__Dataset records__.
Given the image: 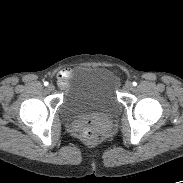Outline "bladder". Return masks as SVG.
...
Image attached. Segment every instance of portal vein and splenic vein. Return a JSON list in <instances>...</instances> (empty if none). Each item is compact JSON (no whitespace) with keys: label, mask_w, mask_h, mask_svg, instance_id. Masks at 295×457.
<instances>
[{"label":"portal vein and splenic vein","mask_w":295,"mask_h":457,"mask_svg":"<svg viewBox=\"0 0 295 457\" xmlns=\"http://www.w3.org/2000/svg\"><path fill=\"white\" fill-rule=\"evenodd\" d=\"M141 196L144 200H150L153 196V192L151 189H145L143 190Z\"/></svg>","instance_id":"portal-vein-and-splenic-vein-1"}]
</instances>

__Directions__. Gather every line of the records that contains the string "label".

__Response to this task__.
Image attached. Segment every instance of portal vein and splenic vein. Return a JSON list in <instances>...</instances> (empty if none). Each item is compact JSON (no whitespace) with keys: label, mask_w, mask_h, mask_svg, instance_id. Masks at 295×457.
[{"label":"portal vein and splenic vein","mask_w":295,"mask_h":457,"mask_svg":"<svg viewBox=\"0 0 295 457\" xmlns=\"http://www.w3.org/2000/svg\"><path fill=\"white\" fill-rule=\"evenodd\" d=\"M141 196L144 200H150L153 196V192L151 189H145L143 190Z\"/></svg>","instance_id":"portal-vein-and-splenic-vein-1"}]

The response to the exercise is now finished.